┌─ Records to use

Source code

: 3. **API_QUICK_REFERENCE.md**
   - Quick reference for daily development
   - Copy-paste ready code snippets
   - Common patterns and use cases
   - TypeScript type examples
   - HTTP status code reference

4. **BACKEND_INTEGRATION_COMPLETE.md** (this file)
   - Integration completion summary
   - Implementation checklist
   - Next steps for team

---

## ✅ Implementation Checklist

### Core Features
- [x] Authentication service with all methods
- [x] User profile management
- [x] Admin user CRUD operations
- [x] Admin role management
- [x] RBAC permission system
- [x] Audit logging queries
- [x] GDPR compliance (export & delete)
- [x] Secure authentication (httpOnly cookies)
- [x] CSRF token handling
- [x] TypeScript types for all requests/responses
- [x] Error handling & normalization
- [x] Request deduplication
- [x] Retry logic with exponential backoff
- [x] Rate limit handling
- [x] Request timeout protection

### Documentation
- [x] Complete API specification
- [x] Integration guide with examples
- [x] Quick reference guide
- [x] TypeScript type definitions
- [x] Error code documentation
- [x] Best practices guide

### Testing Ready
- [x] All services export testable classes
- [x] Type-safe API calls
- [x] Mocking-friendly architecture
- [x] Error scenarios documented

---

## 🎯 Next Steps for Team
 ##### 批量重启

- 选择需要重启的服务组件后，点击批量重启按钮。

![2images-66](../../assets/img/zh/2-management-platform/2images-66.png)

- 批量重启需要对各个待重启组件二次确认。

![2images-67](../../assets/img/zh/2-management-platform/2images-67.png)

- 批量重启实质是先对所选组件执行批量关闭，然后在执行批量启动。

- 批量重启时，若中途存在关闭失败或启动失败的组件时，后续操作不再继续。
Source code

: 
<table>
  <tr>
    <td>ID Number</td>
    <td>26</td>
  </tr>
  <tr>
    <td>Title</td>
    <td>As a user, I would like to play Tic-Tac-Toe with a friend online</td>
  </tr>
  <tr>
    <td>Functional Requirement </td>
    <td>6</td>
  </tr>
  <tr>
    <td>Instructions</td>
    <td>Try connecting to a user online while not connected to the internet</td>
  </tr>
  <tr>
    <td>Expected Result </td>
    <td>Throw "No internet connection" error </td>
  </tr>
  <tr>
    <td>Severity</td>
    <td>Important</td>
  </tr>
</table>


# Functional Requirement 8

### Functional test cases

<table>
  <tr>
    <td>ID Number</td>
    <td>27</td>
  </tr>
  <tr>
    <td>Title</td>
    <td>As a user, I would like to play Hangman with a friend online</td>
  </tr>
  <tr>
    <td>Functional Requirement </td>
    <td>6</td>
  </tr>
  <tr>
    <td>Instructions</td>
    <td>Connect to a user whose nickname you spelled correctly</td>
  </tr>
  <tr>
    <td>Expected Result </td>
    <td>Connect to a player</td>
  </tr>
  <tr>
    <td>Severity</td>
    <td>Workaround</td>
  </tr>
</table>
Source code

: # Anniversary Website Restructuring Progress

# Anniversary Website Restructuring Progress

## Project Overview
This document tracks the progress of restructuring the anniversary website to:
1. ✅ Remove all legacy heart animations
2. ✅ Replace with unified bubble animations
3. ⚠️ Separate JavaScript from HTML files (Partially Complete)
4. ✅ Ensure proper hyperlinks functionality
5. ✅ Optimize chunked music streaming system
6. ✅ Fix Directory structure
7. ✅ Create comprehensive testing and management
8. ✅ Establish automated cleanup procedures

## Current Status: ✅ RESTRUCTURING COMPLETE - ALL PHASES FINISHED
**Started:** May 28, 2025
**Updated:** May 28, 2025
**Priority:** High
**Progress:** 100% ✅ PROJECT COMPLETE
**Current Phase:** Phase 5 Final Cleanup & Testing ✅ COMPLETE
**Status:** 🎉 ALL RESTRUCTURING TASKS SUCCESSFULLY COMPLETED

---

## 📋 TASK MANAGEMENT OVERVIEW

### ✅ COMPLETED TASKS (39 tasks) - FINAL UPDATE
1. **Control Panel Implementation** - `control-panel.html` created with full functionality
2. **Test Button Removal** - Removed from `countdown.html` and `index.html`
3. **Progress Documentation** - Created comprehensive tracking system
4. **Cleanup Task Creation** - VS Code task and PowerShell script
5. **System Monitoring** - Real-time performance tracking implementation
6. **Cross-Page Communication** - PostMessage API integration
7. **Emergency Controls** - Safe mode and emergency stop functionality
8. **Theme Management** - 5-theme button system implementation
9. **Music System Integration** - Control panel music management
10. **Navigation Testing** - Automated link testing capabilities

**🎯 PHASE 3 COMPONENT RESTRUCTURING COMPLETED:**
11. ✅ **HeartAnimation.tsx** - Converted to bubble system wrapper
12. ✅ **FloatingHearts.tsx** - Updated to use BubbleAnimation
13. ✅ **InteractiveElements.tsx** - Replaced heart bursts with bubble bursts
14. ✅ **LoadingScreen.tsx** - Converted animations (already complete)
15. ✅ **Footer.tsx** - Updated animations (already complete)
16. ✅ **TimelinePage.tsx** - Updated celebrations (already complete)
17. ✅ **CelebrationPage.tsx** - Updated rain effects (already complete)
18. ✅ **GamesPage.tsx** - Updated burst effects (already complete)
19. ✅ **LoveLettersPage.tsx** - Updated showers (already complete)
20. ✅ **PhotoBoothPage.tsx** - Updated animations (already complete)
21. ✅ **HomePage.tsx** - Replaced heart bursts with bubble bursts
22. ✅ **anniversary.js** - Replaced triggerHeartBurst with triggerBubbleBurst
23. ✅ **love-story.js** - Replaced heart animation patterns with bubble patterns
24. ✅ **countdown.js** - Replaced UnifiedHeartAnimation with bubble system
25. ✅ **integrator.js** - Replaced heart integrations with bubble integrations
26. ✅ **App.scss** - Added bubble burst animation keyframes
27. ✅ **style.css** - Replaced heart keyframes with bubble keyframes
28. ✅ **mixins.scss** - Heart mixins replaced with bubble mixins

└─

What the exercise asks:
Print the lines of the data exactly as they are, from the line with "- 批量重启需要对各个待重启组件二次确认。" to the line with "8. ✅ Establish automated cleanup procedures", including both of those lines.

Completed task:
- 批量重启需要对各个待重启组件二次确认。

![2images-67](../../assets/img/zh/2-management-platform/2images-67.png)

- 批量重启实质是先对所选组件执行批量关闭，然后在执行批量启动。

- 批量重启时，若中途存在关闭失败或启动失败的组件时，后续操作不再继续。
Source code

: 
<table>
  <tr>
    <td>ID Number</td>
    <td>26</td>
  </tr>
  <tr>
    <td>Title</td>
    <td>As a user, I would like to play Tic-Tac-Toe with a friend online</td>
  </tr>
  <tr>
    <td>Functional Requirement </td>
    <td>6</td>
  </tr>
  <tr>
    <td>Instructions</td>
    <td>Try connecting to a user online while not connected to the internet</td>
  </tr>
  <tr>
    <td>Expected Result </td>
    <td>Throw "No internet connection" error </td>
  </tr>
  <tr>
    <td>Severity</td>
    <td>Important</td>
  </tr>
</table>


# Functional Requirement 8

### Functional test cases

<table>
  <tr>
    <td>ID Number</td>
    <td>27</td>
  </tr>
  <tr>
    <td>Title</td>
    <td>As a user, I would like to play Hangman with a friend online</td>
  </tr>
  <tr>
    <td>Functional Requirement </td>
    <td>6</td>
  </tr>
  <tr>
    <td>Instructions</td>
    <td>Connect to a user whose nickname you spelled correctly</td>
  </tr>
  <tr>
    <td>Expected Result </td>
    <td>Connect to a player</td>
  </tr>
  <tr>
    <td>Severity</td>
    <td>Workaround</td>
  </tr>
</table>
Source code

: # Anniversary Website Restructuring Progress

# Anniversary Website Restructuring Progress

## Project Overview
This document tracks the progress of restructuring the anniversary website to:
1. ✅ Remove all legacy heart animations
2. ✅ Replace with unified bubble animations
3. ⚠️ Separate JavaScript from HTML files (Partially Complete)
4. ✅ Ensure proper hyperlinks functionality
5. ✅ Optimize chunked music streaming system
6. ✅ Fix Directory structure
7. ✅ Create comprehensive testing and management
8. ✅ Establish automated cleanup procedures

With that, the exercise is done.